The Christmas holiday shall only last 10 days between December 24 and January 2, 2022. According to the calendar, third term under the 2021 academic year shall run from January 3 to March 4, with the Kenya Certificate of Primary Education (KCPE) examination scheduled for between March 7 and 10.
The Kenya Certificate of Secondary Education (KCSE) shall be administered between March 11 and April 1, bringing to a close the busy academic calendar.
Counselling psychologists say with the changes in academic calendar and school routine under the packed timelines, children will require to be prepared to adjust to the new realities.
Since games are still banned in schools while only a few outdoor activities are permitted, experts argue that children may be victims of stress.
“Mental adjustment is a whole issue that must be addressed. There must be deliberate support to help children make adjustments during the school calendar,” said Loice Noo, a counselling psychologist.
She said children must be supported to adjust because their school schedules have changed and programmes altered.
“Let’s use weekends to rest the children. Parents must also know that the extra tuition they used to provide can no longer be done because the children are overwhelmed,” said Noo.
Teachers who spoke to The Standard said the packed academic schedules will also require adjustments from teachers.

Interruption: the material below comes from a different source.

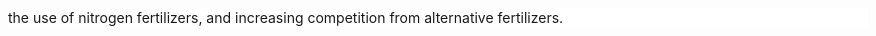 the use of nitrogen fertilizers, and increasing competition from alternative fertilizers.</p> </li></ol></body></html></strong></p>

“Teachers also wear out. We just finished the academic calendar and we are starting another one in a week’s time and this will require mental preparedness on our part too,” said a high school teacher.
And with all learners expected to be back in schools, the nightmare of containing Covid-19 infections is another headache that the government must anticipate.
“We request that schools management step up to keep children safe and also to make use of available spaces to space out the children,” said Nicholas Maiyo, the National Parents Association chairman.
Parents have already raised concerns over safety of learners, with reports indicating that the Covid-19 fourth wave could be experienced this month.
The Ministry of Health has cautioned that infections may peak this month, raising anxiety in the education sector.
Stakeholders now want precautions taken to mitigate infections during the one week children will be away from school.
“We have always said the children are safer at school. But now we are told of a new wave that will peak this month, a time when there will be movement of children,” said Kahi Indimuli, Kenya Secondary School Heads Association (Kessha) chairman.
Indimuli said part of the planning includes timely release of the capitation money to help schools prepare for the new group reporting.
Primary School Heads Association Chairman Jonson Nzioka said schools need money to prepare for the children.
“We do not wish to drop the ball in terms of abiding by the protocols and this calls for people planning with adequate money,” said Nzioka.
The government released Sh6.6 billion, being payment of capitation due for third term, which ended last week.